* Exercise: Starting with the line that contains "X898556Y958851D1*" and stopping after the line that contains "X922488Y802436D2*", copy the entries below exactly. Include nothing else.

* Data for processing:
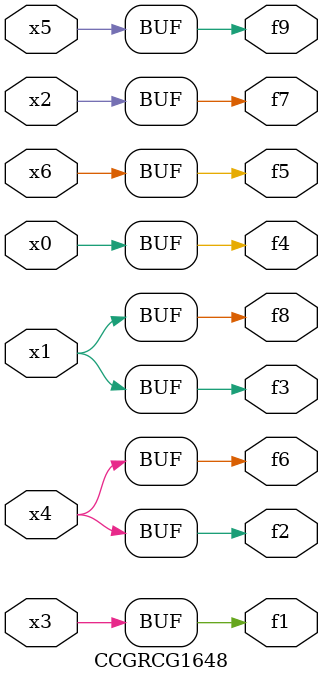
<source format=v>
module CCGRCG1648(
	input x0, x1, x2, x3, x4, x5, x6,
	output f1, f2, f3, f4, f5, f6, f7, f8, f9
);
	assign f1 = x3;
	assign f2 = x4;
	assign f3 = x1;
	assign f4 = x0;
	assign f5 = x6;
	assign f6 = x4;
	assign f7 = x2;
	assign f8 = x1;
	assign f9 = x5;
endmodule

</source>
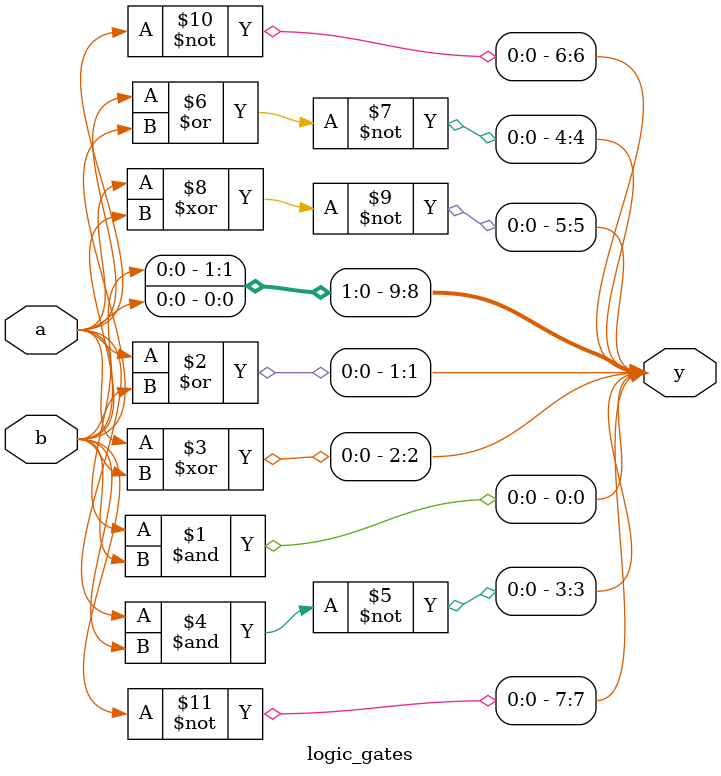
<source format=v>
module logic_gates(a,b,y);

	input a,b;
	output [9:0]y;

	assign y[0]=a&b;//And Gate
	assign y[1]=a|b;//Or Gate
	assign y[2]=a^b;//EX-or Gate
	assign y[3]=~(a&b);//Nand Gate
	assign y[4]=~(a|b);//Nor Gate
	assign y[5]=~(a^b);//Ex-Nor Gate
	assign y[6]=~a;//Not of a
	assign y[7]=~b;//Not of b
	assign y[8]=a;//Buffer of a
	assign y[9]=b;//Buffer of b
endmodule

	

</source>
---
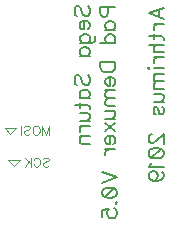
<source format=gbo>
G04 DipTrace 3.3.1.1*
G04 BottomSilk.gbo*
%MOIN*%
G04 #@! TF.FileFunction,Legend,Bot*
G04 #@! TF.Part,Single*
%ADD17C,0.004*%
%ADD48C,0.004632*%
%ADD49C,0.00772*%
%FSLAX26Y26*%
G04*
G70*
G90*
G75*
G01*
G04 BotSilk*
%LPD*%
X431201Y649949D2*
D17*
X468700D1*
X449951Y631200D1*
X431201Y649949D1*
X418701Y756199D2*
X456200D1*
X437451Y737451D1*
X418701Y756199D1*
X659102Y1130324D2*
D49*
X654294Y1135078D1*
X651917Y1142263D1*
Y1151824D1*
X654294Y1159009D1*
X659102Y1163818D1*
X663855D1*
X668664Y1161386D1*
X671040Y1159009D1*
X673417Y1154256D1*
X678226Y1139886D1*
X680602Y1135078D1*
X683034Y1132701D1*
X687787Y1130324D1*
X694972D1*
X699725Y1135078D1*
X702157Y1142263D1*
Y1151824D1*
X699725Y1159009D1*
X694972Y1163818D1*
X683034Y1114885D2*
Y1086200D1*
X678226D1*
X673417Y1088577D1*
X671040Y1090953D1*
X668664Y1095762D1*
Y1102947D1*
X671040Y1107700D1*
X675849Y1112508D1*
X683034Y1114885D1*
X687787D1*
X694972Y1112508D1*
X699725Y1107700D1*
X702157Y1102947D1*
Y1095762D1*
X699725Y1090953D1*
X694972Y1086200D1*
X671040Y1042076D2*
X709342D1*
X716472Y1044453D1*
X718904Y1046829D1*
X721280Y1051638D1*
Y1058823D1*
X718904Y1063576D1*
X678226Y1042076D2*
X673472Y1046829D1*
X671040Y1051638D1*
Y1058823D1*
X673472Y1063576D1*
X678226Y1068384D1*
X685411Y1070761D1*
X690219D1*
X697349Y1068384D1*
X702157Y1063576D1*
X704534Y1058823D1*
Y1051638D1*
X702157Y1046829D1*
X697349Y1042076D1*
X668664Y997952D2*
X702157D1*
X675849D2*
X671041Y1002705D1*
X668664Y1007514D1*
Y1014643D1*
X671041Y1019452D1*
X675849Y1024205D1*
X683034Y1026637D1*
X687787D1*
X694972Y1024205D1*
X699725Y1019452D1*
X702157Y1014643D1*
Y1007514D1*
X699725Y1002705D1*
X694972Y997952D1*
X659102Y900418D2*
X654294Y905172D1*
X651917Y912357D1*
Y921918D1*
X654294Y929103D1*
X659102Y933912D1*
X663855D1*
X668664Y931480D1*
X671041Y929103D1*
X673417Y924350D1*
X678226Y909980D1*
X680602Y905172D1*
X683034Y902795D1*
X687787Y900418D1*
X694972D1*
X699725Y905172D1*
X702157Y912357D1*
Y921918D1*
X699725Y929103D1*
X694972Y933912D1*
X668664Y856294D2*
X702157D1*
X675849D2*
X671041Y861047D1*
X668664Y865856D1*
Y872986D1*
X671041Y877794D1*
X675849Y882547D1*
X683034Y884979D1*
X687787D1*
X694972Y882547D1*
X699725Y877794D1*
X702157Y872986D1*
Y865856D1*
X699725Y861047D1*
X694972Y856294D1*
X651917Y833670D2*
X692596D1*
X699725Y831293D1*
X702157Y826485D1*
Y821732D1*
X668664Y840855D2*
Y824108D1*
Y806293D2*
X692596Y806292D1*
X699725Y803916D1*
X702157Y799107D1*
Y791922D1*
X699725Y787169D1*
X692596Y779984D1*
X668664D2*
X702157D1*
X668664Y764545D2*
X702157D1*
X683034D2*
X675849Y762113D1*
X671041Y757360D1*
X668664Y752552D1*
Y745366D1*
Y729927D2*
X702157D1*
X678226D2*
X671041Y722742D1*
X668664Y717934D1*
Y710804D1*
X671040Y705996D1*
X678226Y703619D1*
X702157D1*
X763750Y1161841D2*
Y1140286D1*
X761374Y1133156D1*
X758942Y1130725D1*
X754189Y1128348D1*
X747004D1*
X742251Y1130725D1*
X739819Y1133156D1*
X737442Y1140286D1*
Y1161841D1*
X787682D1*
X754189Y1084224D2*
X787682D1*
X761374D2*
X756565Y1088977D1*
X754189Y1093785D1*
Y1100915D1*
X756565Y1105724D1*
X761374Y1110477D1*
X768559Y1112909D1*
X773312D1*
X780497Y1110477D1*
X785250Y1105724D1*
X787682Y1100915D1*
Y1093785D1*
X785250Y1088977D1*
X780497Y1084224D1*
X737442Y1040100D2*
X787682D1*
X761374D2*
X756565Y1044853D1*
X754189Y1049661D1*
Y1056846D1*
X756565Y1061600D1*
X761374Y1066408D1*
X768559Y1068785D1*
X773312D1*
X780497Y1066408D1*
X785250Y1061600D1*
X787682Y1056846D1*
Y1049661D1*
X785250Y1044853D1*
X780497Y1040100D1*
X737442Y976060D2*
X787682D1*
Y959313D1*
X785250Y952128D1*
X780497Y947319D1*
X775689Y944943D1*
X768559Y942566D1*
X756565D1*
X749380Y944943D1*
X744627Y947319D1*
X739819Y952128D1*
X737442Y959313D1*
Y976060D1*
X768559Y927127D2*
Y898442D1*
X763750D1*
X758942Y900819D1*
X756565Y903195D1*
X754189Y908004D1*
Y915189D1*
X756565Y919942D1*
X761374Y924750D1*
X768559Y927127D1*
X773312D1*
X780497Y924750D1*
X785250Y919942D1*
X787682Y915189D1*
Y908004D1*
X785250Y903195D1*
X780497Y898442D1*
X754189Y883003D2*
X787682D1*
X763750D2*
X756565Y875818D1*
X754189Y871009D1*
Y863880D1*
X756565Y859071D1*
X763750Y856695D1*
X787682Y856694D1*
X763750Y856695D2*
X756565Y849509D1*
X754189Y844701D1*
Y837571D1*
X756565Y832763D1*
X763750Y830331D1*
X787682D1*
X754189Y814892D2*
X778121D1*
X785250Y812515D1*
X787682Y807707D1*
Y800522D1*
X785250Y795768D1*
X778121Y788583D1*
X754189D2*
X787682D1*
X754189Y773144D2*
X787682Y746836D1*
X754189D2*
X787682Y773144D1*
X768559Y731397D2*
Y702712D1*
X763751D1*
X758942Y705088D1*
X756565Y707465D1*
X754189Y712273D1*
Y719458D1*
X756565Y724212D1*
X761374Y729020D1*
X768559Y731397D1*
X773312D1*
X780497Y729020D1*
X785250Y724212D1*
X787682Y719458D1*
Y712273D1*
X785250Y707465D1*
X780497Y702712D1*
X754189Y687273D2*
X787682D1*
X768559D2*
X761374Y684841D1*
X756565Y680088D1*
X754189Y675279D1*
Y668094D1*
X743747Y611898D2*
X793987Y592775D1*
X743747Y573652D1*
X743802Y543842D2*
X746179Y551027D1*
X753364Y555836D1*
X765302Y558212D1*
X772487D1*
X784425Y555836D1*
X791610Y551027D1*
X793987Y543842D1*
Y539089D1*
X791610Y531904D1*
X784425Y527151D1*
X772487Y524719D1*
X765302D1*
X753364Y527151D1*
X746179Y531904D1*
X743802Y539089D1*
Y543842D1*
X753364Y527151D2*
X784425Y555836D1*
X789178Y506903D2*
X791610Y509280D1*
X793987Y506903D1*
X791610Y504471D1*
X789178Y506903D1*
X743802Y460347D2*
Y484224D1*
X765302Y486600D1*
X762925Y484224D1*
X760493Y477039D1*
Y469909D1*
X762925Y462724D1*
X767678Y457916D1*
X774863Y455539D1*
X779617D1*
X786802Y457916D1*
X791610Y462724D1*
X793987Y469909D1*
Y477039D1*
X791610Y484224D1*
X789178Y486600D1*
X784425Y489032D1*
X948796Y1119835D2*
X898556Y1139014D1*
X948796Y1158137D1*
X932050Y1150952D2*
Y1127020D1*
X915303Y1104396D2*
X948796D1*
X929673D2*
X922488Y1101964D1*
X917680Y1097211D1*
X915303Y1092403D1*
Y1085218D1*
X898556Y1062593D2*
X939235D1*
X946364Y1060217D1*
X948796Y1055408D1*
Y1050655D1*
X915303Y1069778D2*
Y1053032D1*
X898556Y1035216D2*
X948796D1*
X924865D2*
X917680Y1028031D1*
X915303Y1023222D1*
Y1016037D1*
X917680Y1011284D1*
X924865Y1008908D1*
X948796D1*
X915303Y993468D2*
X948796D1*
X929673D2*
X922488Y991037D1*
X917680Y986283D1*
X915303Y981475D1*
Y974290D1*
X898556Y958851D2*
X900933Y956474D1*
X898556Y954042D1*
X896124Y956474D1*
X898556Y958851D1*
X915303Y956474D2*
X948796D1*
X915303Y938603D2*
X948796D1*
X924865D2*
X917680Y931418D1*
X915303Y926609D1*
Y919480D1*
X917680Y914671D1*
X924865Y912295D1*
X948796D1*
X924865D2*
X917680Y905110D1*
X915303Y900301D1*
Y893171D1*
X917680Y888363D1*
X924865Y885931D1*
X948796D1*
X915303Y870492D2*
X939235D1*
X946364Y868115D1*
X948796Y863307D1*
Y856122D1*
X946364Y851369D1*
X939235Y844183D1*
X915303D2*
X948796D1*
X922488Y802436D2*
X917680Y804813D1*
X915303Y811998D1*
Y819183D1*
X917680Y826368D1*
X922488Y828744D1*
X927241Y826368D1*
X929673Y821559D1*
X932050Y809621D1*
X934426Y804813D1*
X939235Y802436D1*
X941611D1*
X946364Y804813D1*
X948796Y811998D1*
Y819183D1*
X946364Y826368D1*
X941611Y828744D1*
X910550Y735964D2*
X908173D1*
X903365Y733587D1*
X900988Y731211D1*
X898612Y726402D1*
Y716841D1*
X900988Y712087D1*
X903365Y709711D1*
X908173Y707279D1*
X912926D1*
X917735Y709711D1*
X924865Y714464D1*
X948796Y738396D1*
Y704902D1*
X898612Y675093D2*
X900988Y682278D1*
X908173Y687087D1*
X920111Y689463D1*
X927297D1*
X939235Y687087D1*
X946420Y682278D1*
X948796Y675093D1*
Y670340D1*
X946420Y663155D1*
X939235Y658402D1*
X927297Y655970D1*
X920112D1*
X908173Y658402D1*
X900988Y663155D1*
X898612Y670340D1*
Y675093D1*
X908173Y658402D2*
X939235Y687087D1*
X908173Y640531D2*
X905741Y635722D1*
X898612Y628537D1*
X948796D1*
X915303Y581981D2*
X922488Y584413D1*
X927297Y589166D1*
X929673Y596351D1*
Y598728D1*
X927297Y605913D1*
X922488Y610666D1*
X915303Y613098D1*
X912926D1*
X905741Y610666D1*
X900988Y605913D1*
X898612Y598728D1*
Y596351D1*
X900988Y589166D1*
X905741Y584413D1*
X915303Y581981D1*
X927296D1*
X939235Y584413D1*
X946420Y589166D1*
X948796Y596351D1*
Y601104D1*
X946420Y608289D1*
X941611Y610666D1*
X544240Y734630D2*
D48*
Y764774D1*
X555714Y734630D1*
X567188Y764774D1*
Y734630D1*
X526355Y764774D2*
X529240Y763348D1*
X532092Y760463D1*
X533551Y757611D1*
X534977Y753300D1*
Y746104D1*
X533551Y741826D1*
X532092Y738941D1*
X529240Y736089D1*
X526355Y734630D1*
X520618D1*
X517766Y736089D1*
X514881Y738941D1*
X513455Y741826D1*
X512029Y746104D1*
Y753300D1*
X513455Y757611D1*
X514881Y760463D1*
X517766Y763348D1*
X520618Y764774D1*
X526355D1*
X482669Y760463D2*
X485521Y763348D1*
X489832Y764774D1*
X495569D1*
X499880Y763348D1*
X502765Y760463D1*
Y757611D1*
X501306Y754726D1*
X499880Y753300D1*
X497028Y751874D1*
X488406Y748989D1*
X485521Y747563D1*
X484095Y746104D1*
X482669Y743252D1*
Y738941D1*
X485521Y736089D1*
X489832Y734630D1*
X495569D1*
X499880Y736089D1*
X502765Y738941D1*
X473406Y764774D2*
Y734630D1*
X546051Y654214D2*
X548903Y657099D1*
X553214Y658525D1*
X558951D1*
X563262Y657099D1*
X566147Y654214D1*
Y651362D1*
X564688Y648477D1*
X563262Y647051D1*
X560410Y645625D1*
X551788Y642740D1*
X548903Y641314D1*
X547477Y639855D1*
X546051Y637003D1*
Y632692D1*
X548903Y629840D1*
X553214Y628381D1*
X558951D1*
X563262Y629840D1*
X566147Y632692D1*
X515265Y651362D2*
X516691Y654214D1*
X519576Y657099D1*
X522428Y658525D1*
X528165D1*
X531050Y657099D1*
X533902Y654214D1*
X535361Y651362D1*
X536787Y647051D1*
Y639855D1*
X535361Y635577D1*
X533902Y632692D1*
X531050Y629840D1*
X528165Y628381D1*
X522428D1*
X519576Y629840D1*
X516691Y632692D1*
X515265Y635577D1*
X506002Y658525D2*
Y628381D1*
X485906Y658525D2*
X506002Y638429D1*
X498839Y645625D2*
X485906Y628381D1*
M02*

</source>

* Task solution:
X898556Y958851D1*
X915303Y956474D2*
X948796D1*
X915303Y938603D2*
X948796D1*
X924865D2*
X917680Y931418D1*
X915303Y926609D1*
Y919480D1*
X917680Y914671D1*
X924865Y912295D1*
X948796D1*
X924865D2*
X917680Y905110D1*
X915303Y900301D1*
Y893171D1*
X917680Y888363D1*
X924865Y885931D1*
X948796D1*
X915303Y870492D2*
X939235D1*
X946364Y868115D1*
X948796Y863307D1*
Y856122D1*
X946364Y851369D1*
X939235Y844183D1*
X915303D2*
X948796D1*
X922488Y802436D2*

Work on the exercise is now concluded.